Raymond Chandler's Philip Marlowe

I'm in love with a dead author who wrote about an equally enticing 1940s-style detective.

I bought a collection of four Philip Marlowe stories and read one a night for four consecutive nights. I rushed to devour each tale and then saddened to see the final page. Now I'm trying to study each one. But it's hard. Because I keep getting sucked into the story.

His style is charismatic. Here are a few samples:
  1. USING NEGATIVES: ...with the sun not shining and a look of hard wet rain in the clearing of the foothills (p. 3, The Big Sleep).
  2. IRONY AND HUMOR: I was neat, clean, shaved and sober, and I didn't care who knew it (p. 3, The Big Sleep).
  3. UNIQUE: I was calling on four million dollars (p. 3, The Big Sleep).
  4. CHOICE WORDS: ...didn't have any clothes on but some very long and convenient hair (p. 3, The Big Sleep).
Notice the page numbers referenced above? All these gems came from one page of one book of Chandler's.

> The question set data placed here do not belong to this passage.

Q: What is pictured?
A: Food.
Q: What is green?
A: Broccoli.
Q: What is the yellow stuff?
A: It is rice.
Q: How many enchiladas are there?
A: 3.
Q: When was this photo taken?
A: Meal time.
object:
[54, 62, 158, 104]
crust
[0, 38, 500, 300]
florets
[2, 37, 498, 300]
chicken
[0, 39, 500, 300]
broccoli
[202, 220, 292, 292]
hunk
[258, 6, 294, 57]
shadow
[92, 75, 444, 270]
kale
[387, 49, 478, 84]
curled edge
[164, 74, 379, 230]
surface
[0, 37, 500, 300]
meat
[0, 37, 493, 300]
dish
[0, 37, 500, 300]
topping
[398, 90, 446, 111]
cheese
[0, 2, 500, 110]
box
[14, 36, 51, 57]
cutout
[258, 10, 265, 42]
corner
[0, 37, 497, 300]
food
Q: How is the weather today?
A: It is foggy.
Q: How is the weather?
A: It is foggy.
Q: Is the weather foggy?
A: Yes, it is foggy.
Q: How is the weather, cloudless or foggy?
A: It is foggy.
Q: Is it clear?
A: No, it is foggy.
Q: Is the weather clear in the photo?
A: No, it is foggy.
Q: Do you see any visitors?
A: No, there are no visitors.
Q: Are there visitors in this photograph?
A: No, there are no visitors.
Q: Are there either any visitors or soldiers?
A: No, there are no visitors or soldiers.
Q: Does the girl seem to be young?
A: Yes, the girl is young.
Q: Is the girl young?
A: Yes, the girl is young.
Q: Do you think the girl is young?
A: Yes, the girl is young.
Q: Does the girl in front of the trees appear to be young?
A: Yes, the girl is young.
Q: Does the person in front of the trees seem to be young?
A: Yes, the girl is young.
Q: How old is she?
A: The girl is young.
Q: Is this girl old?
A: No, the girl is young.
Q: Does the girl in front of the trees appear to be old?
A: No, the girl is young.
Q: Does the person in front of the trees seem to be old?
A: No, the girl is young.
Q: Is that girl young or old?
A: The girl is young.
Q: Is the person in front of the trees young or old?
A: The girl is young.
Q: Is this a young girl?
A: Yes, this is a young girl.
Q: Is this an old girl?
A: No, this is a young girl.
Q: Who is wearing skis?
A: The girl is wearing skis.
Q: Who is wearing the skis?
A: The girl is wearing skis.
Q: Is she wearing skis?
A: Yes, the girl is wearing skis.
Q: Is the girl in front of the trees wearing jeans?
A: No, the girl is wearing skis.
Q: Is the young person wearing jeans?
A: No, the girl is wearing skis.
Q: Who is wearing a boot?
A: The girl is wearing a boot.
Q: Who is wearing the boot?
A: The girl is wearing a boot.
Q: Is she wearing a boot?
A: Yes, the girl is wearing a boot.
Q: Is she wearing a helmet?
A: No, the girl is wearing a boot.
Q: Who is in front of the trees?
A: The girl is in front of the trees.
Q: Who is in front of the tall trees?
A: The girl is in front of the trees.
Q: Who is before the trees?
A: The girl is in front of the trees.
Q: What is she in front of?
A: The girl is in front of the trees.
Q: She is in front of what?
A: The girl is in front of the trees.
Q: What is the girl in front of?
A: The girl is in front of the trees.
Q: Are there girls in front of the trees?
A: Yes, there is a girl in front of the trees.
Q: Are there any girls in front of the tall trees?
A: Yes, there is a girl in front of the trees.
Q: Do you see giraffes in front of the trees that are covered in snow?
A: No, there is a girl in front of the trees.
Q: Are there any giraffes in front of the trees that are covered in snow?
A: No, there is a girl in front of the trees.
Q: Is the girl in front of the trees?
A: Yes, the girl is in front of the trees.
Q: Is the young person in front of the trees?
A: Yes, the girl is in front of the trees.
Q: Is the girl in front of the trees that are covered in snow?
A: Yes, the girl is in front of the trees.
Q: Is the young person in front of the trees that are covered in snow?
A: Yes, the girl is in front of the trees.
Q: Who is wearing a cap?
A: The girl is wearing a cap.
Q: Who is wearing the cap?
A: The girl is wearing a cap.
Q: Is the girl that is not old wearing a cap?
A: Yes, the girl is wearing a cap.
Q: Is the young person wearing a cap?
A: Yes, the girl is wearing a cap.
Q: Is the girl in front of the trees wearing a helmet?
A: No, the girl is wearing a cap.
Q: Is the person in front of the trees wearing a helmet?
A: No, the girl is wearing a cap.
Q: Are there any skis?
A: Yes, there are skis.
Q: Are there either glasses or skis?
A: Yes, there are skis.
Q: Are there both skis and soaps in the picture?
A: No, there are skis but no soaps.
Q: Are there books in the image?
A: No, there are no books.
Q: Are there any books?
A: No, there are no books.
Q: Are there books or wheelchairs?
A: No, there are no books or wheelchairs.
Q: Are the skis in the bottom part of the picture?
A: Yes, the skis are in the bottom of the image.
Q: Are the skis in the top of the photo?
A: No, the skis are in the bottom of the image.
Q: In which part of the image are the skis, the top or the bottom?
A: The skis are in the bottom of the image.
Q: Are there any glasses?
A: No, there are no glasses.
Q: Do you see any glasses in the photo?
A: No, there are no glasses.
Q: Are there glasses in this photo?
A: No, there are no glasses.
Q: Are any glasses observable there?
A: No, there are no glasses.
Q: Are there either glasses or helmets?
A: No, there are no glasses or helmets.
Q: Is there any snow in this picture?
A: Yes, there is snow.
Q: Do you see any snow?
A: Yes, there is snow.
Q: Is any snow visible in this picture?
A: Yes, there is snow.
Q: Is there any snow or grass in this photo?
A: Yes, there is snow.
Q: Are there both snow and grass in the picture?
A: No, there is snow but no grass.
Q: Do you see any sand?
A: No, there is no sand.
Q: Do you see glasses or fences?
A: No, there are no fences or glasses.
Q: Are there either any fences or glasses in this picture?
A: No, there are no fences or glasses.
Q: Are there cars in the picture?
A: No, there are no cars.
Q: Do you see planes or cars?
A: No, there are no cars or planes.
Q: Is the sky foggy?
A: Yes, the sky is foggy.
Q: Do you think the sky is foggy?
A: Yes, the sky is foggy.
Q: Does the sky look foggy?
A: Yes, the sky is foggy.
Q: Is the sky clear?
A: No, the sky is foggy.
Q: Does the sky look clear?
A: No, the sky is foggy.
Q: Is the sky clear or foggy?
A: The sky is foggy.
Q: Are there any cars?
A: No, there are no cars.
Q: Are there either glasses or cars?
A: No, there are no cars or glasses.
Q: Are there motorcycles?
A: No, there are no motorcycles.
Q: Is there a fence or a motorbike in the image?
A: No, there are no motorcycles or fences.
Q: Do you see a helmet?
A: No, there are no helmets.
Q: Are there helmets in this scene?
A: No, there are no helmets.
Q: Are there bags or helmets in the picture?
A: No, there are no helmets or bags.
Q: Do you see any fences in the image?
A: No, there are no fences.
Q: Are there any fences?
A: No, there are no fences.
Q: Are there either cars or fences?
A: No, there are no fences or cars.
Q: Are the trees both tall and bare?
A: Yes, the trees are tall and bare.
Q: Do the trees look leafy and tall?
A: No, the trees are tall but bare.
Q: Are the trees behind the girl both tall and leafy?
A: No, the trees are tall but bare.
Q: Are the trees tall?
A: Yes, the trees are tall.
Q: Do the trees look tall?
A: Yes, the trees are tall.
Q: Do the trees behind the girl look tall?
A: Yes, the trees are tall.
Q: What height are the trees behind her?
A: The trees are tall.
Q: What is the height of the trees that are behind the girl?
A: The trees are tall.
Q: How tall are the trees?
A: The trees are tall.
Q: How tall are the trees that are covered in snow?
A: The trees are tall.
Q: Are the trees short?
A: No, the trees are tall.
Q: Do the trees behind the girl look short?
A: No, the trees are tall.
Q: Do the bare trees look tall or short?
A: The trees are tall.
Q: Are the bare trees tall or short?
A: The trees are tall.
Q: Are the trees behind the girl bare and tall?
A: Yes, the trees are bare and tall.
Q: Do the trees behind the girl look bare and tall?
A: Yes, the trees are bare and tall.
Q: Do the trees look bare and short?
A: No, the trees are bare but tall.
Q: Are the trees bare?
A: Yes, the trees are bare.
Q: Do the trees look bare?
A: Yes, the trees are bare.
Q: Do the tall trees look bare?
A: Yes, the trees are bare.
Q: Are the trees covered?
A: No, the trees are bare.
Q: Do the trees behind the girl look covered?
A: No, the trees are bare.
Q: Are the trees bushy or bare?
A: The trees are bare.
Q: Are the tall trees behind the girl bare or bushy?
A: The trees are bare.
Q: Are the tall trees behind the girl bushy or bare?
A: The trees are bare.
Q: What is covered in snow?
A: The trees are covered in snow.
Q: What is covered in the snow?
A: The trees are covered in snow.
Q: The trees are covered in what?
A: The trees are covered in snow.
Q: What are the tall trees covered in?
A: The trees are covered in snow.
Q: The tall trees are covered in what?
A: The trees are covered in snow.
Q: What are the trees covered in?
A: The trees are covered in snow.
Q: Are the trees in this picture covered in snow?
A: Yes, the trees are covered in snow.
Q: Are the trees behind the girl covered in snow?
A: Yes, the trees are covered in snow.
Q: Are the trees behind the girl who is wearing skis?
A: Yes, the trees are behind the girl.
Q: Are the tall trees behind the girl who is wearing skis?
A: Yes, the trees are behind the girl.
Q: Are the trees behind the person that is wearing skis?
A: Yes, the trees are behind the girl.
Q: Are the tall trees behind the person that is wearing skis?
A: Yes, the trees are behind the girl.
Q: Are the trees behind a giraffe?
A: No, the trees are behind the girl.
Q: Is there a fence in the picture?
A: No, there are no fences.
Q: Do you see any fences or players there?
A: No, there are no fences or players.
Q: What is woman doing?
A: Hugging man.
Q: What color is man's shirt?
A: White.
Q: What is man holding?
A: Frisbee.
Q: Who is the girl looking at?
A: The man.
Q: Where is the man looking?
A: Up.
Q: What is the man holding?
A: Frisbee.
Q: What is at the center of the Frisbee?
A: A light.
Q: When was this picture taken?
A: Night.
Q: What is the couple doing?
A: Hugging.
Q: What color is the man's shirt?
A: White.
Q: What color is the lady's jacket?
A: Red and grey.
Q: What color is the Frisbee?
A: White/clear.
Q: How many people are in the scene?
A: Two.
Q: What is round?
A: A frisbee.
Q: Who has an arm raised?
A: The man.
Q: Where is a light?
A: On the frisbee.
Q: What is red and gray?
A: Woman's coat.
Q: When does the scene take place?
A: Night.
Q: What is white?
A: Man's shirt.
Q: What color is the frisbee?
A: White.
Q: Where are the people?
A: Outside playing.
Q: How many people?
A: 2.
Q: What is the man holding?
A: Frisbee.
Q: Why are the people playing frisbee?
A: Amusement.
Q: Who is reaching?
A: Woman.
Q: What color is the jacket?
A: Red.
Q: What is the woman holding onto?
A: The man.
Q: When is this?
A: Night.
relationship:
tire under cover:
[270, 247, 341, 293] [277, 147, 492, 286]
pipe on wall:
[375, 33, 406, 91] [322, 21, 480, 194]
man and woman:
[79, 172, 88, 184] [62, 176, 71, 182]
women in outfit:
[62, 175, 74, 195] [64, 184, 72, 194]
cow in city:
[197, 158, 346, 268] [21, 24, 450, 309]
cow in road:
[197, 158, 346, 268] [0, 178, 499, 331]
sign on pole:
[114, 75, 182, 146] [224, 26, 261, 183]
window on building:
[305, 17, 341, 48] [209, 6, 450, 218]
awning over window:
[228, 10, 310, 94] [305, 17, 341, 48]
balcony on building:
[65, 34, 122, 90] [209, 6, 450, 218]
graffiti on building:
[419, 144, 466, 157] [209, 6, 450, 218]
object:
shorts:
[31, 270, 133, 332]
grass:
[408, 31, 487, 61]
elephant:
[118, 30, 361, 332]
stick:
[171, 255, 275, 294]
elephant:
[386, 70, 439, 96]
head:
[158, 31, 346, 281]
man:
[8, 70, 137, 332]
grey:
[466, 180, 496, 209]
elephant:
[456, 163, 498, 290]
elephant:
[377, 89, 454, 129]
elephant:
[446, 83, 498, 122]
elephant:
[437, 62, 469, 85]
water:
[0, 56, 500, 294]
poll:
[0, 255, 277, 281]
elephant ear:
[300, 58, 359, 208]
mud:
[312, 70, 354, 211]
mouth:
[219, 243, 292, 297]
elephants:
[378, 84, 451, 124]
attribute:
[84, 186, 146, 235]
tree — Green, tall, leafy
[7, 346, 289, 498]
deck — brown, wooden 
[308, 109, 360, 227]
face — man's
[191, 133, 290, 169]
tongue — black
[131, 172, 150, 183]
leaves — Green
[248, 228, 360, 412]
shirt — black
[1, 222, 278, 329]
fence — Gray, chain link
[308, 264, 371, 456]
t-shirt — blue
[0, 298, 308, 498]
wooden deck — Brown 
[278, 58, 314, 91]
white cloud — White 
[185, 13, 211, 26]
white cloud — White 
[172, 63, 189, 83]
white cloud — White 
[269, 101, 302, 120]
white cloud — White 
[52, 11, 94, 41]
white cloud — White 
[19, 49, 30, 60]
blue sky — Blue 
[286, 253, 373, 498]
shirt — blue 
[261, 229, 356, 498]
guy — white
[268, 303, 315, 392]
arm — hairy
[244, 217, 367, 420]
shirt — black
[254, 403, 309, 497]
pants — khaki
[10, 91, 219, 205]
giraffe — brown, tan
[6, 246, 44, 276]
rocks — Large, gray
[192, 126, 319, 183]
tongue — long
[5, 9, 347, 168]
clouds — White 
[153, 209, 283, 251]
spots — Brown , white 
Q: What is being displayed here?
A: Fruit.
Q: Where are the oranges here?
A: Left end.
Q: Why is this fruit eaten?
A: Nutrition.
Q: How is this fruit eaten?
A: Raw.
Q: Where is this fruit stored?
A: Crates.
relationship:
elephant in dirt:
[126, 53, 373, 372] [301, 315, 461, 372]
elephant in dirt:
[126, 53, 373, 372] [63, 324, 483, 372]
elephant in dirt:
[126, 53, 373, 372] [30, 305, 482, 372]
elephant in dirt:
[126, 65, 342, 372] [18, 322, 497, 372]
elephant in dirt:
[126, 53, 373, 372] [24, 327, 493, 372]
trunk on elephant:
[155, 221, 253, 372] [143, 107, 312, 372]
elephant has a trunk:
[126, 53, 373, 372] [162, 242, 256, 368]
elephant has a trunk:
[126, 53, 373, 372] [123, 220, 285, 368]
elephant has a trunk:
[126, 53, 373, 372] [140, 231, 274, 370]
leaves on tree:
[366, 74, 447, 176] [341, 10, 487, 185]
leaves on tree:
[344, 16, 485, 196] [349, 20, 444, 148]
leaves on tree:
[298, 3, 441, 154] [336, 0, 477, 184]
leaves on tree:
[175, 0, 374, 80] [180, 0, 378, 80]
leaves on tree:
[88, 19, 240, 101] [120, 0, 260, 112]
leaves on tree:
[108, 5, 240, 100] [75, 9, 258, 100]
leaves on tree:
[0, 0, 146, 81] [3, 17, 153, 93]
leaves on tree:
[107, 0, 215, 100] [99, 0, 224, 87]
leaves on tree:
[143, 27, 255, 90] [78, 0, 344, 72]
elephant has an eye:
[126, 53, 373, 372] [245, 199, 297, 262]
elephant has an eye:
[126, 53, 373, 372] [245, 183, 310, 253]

And instead of kicking me out of his novels with his in-your-face style, it draws me closer. How is that?

I can only proffer one theory at the moment: sincerity. He wrote from such a depth of honesty that it has to resonate with his readers.

I want to do that.

Anyway, this is a short post today, but I hope you enjoy Raymond Chandler's words as much as I do.